If Recruits Appreciate Integrity They Should Consider Vanderbilt

David RutzCorrespondent IJanuary 13, 2010

Coward. Liar. Scumbag. 

Those are some of the more polite words used in the past 24 hours to describe Lane Kiffin, who stunned the world yesterday with the news that he was resigning his head coaching job at Tennessee to take the same position at Southern California, and that he was taking the men who make him look good—defensive mastermind Monte Kiffin and recruiting guru Ed Orgeron—with him.

The Volunteers were sucker-punched by a con artist at the worst possible time, just weeks before National Signing Day. And that made me think about why recruits thinking about Tennessee might want to instead think about Vanderbilt.

Tennessee fans, who embraced the well-documented, childish antics of Lane Kiffin when he came on board just 14 months ago, are steaming now and rightfully so. They reaped what they sowed to a certain extent, but it never feels good to get dumped. 

It was a grim day for Tennessee, a once-proud program that had been relegated to just another rung on the ladder of a 34-year old boy who's 12-21 as a head coach.

Humiliating only begins to describe it.

What's this have to with our program here in Nashville, one might wonder?

Well, in a way, everything.

You think things like integrity and respect mean a little more to recruits now?

It should mean a lot more. Tennessee players who, in a way, banked their futures on Lane Kiffin's system in Knoxville, are now in a terrible state of flux.

Who will lead them now? What will be their role under the new coaching staff?

Kiffin sure doesn't care. His one-minute press conference and hasty team meeting informing the Vols of his decision spoke volumes. It said, quite loudly, "I don't really care about you. I care about Lane Kiffin. Got to go, my plane's leaving. Nice knowing you."

When head coach Bobby Johnson tells a recruit that Vanderbilt's the place to be, the player knows he's going to a place where the staff will actually care. He's getting continuity. He's getting a place where wins are earned through hard work. In the toughest place to compete in SEC football, Vanderbilt's reached respectability without cutting corners.

Tennessee hired a guy with a 5-15 career record as a head coach to take them to almost as many recruiting violations (6) as wins (7), capped off with a 37-14 thumping in the Chick-Fil-A Bowl by Virginia Tech.

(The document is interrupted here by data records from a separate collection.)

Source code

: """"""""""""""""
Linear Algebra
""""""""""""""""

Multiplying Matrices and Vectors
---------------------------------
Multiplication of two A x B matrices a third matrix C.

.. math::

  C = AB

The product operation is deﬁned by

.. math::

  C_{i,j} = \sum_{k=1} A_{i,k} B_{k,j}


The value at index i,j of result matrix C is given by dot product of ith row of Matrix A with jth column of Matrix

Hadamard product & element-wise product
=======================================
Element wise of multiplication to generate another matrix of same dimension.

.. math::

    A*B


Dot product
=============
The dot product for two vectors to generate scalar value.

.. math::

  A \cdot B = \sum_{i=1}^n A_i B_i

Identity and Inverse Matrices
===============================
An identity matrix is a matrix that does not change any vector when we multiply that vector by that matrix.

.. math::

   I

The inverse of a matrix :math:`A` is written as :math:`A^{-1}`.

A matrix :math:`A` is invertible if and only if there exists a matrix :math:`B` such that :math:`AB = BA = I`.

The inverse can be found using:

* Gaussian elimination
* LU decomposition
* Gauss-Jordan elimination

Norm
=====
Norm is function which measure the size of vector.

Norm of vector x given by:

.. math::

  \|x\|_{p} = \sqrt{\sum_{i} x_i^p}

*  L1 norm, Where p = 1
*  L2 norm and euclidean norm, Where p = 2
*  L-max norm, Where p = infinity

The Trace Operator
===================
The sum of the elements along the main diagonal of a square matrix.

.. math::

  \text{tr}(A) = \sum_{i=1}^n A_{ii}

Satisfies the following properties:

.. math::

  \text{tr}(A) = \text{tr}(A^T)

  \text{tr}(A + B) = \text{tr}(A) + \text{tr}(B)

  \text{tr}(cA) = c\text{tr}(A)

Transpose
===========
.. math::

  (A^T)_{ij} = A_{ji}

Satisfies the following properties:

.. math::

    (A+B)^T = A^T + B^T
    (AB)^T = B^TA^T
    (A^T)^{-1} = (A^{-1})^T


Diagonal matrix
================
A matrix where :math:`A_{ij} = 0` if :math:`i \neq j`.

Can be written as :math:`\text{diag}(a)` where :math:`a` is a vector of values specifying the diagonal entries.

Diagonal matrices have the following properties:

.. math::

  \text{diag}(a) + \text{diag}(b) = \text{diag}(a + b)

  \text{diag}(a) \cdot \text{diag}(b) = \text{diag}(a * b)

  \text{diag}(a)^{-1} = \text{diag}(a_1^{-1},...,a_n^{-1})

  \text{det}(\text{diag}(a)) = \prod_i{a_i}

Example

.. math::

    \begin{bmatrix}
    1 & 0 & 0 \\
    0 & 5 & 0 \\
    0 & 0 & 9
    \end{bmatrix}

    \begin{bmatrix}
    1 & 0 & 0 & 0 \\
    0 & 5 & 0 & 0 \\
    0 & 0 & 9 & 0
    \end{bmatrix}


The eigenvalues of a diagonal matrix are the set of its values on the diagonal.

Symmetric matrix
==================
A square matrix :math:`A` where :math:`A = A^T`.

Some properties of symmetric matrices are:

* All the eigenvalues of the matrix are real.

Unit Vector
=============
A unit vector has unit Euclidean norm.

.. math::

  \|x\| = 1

The Vols are searching for their third coach in less than 15 months, while Johnson has the distinction of being the second-longest tenured coach in the volatile SEC as he enters his ninth season.

When conversation arose that Johnson might want the job at Clemson, his alma mater, after Tommy Bowden resigned midway through 2008, no one in Nashville seriously thought Johnson would bail for the more glamorous program. He likes the situation he's in, and amazingly, he actually feels a little loyalty to the school that gave him a big opportunity in 2002.

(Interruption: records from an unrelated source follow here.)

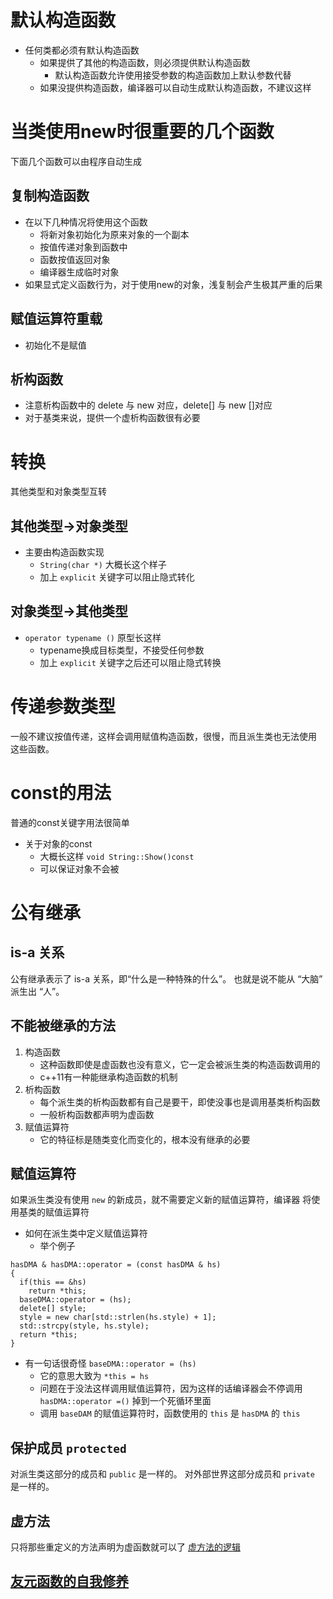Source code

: * 默认构造函数
- 任何类都必须有默认构造函数
  - 如果提供了其他的构造函数，则必须提供默认构造函数
    - 默认构造函数允许使用接受参数的构造函数加上默认参数代替
  - 如果没提供构造函数，编译器可以自动生成默认构造函数，不建议这样

* 当类使用new时很重要的几个函数
下面几个函数可以由程序自动生成
** 复制构造函数
- 在以下几种情况将使用这个函数
  - 将新对象初始化为原来对象的一个副本
  - 按值传递对象到函数中
  - 函数按值返回对象
  - 编译器生成临时对象
- 如果显式定义函数行为，对于使用new的对象，浅复制会产生极其严重的后果
** 赋值运算符重载
- 初始化不是赋值
** 析构函数
- 注意析构函数中的 delete 与 new 对应，delete[] 与 new []对应
- 对于基类来说，提供一个虚析构函数很有必要

* 转换
其他类型和对象类型互转
** 其他类型->对象类型
- 主要由构造函数实现
  - =String(char *)= 大概长这个样子
  - 加上 =explicit= 关键字可以阻止隐式转化
** 对象类型->其他类型
- =operator typename ()= 原型长这样
  - typename换成目标类型，不接受任何参数
  - 加上 =explicit= 关键字之后还可以阻止隐式转换

* 传递参数类型
一般不建议按值传递，这样会调用赋值构造函数，很慢，而且派生类也无法使用
这些函数。

* const的用法
普通的const关键字用法很简单
- 关于对象的const
  - 大概长这样 =void String::Show()const=
  - 可以保证对象不会被

* 公有继承
** is-a 关系
公有继承表示了 is-a 关系，即“什么是一种特殊的什么”。
也就是说不能从 “大脑” 派生出 “人”。
** 不能被继承的方法
1. 构造函数
   - 这种函数即使是虚函数也没有意义，它一定会被派生类的构造函数调用的
   - c++11有一种能继承构造函数的机制
2. 析构函数
   - 每个派生类的析构函数都有自己是要干，即使没事也是调用基类析构函数
   - 一般析构函数都声明为虚函数
3. 赋值运算符
   - 它的特征标是随类变化而变化的，根本没有继承的必要
** 赋值运算符
如果派生类没有使用 =new= 的新成员，就不需要定义新的赋值运算符，编译器
将使用基类的赋值运算符
- 如何在派生类中定义赋值运算符
 - 举个例子
#+BEGIN_SRC C++
  hasDMA & hasDMA::operator = (const hasDMA & hs)
  {
    if(this == &hs)
      return *this;
    baseDMA::operator = (hs);
    delete[] style;
    style = new char[std::strlen(hs.style) + 1];
    std::strcpy(style, hs.style);
    return *this;
  }
#+END_SRC
- 有一句话很奇怪 =baseDMA::operator = (hs)= 
  - 它的意思大致为 =*this = hs=
  - 问题在于没法这样调用赋值运算符，因为这样的话编译器会不停调用
    =hasDMA::operator =()= 掉到一个死循环里面
  - 调用 =baseDAM= 的赋值运算符时，函数使用的  =this= 是 =hasDMA= 的
    =this=
** 保护成员 =protected=
 对派生类这部分的成员和 =public= 是一样的。
 对外部世界这部分成员和 =private= 是一样的。
** 虚方法
只将那些重定义的方法声明为虚函数就可以了
[[file:./Chapter13_类继承/类继承.org][虚方法的逻辑]]
** [[file:./Chapter13_类继承/类继承.org][友元函数的自我修养]]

How about that? Johnson actually pays attention to scruples. He likes what he's building here in Nashville.

Has it been perfect? Of course not.

Johnson's gone 29-66, 12-52 in conference play. It was a long climb to bowl eligibility and a winning season in 2008, and last season's 2-10 record testified to numerous issues the team still has on offense and in playcalling in general.

Some might argue Johnson's a bit too loyal to his staff, and as stated, there have been far more losses than victories.

And I'm still proud, as well as other Vanderbilt fans, to support the Commodores under Johnson.

I've had the pleasure of speaking to him many times.  He has a hilariously dry sense of humor, but he also has a no-nonsense methodology that has enabled Vanderbilt to begin its escape from the basement of the SEC (last season notwithstanding).

Most importantly, he has the immense respect of his players, who know that he cares deeply about them and their futures. The growing number of Commodores to head to the NFL during his tenure speaks to his ability to nurture talent. And Vanderbilt won over that talent by selling them on a school that places as much emphasis on success on the field as it does on integrity and academic prowess.

Juxtapose that to what Kiffin did, which was to give Tennessee fans and players a giant middle finger last night. Recruits came to play in Knoxville for Kiffin. He sold them on his system, on his NFL connections and on his resume as an offensive mastermind.

And yesterday, he told those players they came in second place to USC.


Comparing Vanderbilt to Tennessee in football is usually like comparing apples to oranges. The Vols have beaten the Commodores 26 of the last 27 seasons. Tennessee hasn't missed bowls in back-to-back years since 1977-1978, whereas Vanderbilt has made one since 1982. They have a long tradition of excellence, whereas we went ape over a Music City Bowl win.

But when it comes to such the aspects of the game like respect and integrity, it's also no contest. But that one goes to Vanderbilt.

Recruits might want to take notice.

There are two proud programs in Tennessee in the SEC, and the one in Nashville has a staff that you can believe.